Please copy every line of the records below that holds the word "image".

★ ★ ★ ★

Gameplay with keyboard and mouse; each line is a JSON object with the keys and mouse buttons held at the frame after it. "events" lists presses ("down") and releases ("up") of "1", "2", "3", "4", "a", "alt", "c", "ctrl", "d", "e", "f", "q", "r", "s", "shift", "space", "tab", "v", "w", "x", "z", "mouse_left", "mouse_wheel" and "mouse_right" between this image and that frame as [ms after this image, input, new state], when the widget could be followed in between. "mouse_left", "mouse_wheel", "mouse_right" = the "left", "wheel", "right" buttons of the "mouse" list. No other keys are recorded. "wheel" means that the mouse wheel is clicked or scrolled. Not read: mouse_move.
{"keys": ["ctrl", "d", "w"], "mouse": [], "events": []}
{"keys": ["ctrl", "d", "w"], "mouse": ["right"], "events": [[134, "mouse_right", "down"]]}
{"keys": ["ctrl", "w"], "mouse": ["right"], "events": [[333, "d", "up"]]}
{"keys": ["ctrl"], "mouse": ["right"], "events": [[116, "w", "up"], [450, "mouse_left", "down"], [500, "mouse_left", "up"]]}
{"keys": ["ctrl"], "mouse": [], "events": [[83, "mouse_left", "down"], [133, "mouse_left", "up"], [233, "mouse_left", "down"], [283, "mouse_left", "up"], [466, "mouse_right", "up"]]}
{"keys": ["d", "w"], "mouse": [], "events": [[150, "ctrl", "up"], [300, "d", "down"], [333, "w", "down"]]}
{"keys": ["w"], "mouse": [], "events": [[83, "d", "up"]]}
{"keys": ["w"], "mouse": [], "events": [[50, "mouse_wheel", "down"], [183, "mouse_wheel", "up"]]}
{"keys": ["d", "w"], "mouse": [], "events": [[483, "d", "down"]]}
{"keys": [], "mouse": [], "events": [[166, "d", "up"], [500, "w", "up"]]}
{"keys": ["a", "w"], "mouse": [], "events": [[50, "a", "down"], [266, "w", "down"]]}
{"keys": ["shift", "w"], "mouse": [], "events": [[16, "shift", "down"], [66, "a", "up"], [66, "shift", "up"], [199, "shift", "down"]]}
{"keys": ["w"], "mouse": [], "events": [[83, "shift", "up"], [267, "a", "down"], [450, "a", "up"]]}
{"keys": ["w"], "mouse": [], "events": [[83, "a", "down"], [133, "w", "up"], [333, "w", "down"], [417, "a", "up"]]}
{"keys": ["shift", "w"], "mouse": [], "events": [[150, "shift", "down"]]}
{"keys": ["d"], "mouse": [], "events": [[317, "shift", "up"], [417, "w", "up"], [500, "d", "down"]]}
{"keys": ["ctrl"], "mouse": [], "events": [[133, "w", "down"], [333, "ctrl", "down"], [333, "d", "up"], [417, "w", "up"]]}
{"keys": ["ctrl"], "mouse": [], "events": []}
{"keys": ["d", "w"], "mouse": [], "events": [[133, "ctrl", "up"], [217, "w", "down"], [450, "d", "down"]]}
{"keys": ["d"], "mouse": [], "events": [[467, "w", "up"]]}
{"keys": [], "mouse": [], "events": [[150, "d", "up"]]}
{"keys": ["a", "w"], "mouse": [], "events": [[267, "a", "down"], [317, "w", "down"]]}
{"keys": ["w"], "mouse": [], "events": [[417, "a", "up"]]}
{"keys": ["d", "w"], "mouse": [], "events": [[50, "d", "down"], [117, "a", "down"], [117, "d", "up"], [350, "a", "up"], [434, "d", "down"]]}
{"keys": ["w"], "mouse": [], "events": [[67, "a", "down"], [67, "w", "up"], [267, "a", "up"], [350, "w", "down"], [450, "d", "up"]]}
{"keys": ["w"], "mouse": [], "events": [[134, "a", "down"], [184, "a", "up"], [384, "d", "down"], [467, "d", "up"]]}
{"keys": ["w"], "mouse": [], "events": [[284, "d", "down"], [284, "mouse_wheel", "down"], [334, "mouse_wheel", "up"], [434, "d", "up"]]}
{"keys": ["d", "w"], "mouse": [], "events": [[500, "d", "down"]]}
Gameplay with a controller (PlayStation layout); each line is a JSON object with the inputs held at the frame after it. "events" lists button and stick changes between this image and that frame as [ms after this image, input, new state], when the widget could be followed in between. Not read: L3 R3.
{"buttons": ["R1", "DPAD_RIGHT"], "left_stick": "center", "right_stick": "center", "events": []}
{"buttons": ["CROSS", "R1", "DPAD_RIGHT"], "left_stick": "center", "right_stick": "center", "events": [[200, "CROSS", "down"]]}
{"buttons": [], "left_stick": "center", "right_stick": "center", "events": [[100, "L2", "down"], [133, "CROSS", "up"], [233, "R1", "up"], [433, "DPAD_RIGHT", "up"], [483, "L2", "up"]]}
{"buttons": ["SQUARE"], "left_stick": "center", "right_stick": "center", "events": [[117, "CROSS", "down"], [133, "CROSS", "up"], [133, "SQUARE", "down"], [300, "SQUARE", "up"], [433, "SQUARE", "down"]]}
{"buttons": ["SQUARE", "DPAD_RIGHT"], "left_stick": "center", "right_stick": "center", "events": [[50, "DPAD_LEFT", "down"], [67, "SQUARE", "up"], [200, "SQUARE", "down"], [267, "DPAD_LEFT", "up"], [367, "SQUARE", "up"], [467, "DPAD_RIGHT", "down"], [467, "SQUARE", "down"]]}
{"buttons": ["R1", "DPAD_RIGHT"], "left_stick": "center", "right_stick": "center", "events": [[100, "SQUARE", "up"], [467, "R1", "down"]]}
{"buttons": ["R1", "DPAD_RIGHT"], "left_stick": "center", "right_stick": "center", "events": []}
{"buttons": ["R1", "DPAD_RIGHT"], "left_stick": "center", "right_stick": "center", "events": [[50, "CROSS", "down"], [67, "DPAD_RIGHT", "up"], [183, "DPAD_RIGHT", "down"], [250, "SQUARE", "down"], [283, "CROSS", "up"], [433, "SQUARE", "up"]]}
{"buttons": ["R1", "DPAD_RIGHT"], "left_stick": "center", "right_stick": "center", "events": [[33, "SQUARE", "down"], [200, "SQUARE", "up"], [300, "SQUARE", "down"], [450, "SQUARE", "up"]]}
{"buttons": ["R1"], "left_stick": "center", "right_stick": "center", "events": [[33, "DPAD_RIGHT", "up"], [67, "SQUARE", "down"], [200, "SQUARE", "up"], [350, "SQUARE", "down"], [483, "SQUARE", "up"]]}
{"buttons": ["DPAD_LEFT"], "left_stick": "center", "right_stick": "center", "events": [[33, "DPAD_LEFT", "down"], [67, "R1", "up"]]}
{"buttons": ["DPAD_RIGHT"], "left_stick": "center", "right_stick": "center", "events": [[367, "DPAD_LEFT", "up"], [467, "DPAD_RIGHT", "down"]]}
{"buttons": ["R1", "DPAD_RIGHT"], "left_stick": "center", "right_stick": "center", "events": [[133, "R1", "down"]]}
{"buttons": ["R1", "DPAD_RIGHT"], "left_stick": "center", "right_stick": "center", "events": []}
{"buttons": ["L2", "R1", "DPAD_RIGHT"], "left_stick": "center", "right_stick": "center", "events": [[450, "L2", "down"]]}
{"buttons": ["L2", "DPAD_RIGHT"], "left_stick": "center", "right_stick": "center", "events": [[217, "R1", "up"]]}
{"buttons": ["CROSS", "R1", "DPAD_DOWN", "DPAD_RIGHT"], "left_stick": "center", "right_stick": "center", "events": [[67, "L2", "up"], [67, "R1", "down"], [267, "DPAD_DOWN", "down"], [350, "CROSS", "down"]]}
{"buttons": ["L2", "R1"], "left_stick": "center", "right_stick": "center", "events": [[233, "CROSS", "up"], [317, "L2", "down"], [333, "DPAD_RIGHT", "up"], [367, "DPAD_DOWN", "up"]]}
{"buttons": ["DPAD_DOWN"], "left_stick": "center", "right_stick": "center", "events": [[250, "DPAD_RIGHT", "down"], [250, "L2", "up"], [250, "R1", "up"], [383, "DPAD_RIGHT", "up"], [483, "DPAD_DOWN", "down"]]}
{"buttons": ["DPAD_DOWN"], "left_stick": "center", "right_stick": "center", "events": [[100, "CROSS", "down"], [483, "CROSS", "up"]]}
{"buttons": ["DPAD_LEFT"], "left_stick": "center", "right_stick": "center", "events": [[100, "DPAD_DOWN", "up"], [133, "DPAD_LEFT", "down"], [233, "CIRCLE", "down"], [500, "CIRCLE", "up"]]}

★ ★ ★ ★

__Final answer__:
Gameplay with keyboard and mouse; each line is a JSON object with the keys and mouse buttons held at the frame after it. "events" lists presses ("down") and releases ("up") of "1", "2", "3", "4", "a", "alt", "c", "ctrl", "d", "e", "f", "q", "r", "s", "shift", "space", "tab", "v", "w", "x", "z", "mouse_left", "mouse_wheel" and "mouse_right" between this image and that frame as [ms after this image, input, new state], when the widget could be followed in between. "mouse_left", "mouse_wheel", "mouse_right" = the "left", "wheel", "right" buttons of the "mouse" list. No other keys are recorded. "wheel" means that the mouse wheel is clicked or scrolled. Not read: mouse_move.
Gameplay with a controller (PlayStation layout); each line is a JSON object with the inputs held at the frame after it. "events" lists button and stick changes between this image and that frame as [ms after this image, input, new state], when the widget could be followed in between. Not read: L3 R3.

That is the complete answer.